Grasping Miss Stephanie Bryant by the shoulders, he tumbled her forward while slipping his free hand around to his back. In one fluid move, he loosed a pair of handcuffs from his belt and snapped silver around a slim, white wrist.
The petite figure b
efore him immediately stilled and Brett looked down. He had sworn her eyes couldn’t get any wider. He was wrong about that.
Chapter Two
A metallic snap and the pinch of cold steel around one wrist stopped Stephanie in mid-protest. She flattened her lips in a thin line, every muscle in her body suddenly on alert. Despite the sharp tug she gave her hand, the policeman did not relax his viselike grip.
“H-hey!”
She stared at her hand in its uncomfortable new bracelet while she felt the blood drain from her face. After that, her mind drew a blank. Not that it mattered since her mouth had trouble forming the simplest words. Her eyes darted around, but all she could see was a uniform shirt—the solid expanse blocked her vision in every direction.

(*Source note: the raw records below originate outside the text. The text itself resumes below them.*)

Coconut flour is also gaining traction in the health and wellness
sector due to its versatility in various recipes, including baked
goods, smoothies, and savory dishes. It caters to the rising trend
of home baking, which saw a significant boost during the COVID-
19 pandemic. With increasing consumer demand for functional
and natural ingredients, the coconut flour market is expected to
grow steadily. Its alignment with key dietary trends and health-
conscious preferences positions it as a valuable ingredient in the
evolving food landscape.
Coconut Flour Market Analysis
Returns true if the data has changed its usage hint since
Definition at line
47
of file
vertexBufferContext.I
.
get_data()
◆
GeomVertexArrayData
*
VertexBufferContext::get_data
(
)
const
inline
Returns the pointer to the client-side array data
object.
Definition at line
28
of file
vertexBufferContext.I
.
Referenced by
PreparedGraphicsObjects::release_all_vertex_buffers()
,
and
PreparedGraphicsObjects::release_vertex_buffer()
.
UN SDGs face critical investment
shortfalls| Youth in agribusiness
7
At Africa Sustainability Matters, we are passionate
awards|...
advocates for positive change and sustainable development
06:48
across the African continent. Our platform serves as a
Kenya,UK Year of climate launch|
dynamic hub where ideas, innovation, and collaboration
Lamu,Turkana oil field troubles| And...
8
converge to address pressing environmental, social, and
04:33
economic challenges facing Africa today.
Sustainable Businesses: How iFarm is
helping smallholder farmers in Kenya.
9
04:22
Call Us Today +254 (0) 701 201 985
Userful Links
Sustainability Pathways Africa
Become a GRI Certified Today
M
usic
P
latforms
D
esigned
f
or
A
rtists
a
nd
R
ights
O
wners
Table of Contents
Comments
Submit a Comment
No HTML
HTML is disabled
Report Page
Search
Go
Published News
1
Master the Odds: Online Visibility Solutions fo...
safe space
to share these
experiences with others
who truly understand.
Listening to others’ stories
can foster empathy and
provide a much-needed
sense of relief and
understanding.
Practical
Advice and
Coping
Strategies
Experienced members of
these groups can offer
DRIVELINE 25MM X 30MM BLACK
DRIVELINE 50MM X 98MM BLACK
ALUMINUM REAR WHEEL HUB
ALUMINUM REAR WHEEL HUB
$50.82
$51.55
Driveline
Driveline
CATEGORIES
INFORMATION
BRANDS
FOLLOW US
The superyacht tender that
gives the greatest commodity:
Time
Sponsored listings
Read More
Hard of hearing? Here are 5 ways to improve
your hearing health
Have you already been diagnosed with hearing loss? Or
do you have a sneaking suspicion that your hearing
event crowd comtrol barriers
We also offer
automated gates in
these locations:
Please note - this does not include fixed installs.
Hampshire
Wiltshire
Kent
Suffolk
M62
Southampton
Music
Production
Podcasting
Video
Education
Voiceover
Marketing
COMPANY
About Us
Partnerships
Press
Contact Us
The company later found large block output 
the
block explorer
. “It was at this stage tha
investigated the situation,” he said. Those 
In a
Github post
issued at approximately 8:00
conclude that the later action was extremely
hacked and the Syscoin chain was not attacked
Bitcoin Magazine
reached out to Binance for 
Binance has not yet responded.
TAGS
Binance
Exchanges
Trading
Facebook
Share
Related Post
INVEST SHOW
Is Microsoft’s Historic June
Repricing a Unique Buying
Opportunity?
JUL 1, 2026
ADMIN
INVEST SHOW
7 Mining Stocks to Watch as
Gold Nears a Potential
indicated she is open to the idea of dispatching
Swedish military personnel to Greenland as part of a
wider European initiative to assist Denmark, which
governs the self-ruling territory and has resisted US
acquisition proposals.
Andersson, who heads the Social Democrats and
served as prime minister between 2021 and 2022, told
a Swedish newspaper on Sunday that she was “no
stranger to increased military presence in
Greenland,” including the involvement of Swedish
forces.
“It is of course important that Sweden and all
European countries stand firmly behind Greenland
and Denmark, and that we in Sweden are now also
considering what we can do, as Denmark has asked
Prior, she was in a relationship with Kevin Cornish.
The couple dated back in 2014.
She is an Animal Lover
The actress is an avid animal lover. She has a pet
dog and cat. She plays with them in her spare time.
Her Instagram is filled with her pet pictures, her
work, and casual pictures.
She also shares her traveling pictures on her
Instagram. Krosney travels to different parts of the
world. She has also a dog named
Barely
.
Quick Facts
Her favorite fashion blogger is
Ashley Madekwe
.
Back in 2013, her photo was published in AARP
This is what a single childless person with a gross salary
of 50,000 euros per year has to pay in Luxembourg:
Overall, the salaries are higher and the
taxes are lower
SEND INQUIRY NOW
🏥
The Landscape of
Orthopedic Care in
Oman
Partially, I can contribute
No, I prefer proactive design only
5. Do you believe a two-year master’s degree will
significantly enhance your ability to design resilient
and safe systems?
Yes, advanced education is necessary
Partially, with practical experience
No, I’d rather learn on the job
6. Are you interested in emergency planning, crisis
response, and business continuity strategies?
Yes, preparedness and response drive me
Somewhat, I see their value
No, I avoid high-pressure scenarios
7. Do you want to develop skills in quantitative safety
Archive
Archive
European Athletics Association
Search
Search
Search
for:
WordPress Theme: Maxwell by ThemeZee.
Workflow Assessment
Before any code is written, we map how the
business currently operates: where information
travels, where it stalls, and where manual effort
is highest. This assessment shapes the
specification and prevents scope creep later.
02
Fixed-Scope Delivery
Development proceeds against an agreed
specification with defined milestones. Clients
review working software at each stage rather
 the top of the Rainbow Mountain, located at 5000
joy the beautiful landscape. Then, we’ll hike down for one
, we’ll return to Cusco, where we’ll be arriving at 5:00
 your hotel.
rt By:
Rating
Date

She shook her head to clear it.
“Officer Lincoln, you’ve made your point.” Even rising corporate executives knew when they’d been bested. “I’ll leave.”
“I have your word on that?” he asked.
She had always known she was small, but her wrist looked positively fragile in his grip. For half a second, she wondered what it would be like to snuggle up to his chest and let the big man take care of her. The open jaws of the second cuff put a quick end to that fantasy and made her decision to go along with his plan an easy one. Mustering her most sincere look, Stephanie tipped her head back to meet a pair of searching blue eyes.
“I promise,” she said. Officer Lincoln had to be mistaken about the storm, and tomorrow’s clear skies and tropical breezes would prove her right. Tomorrow, safely ensconced in her corner office she would pick up the phone, her executive phone, and have a chat with the police commissioner or the chief of police or whatever the person in charge called himself in small-town Florida. She might even file a complaint against the cop who’d refused to let her spend the night in her own home. But first, she had to get through today.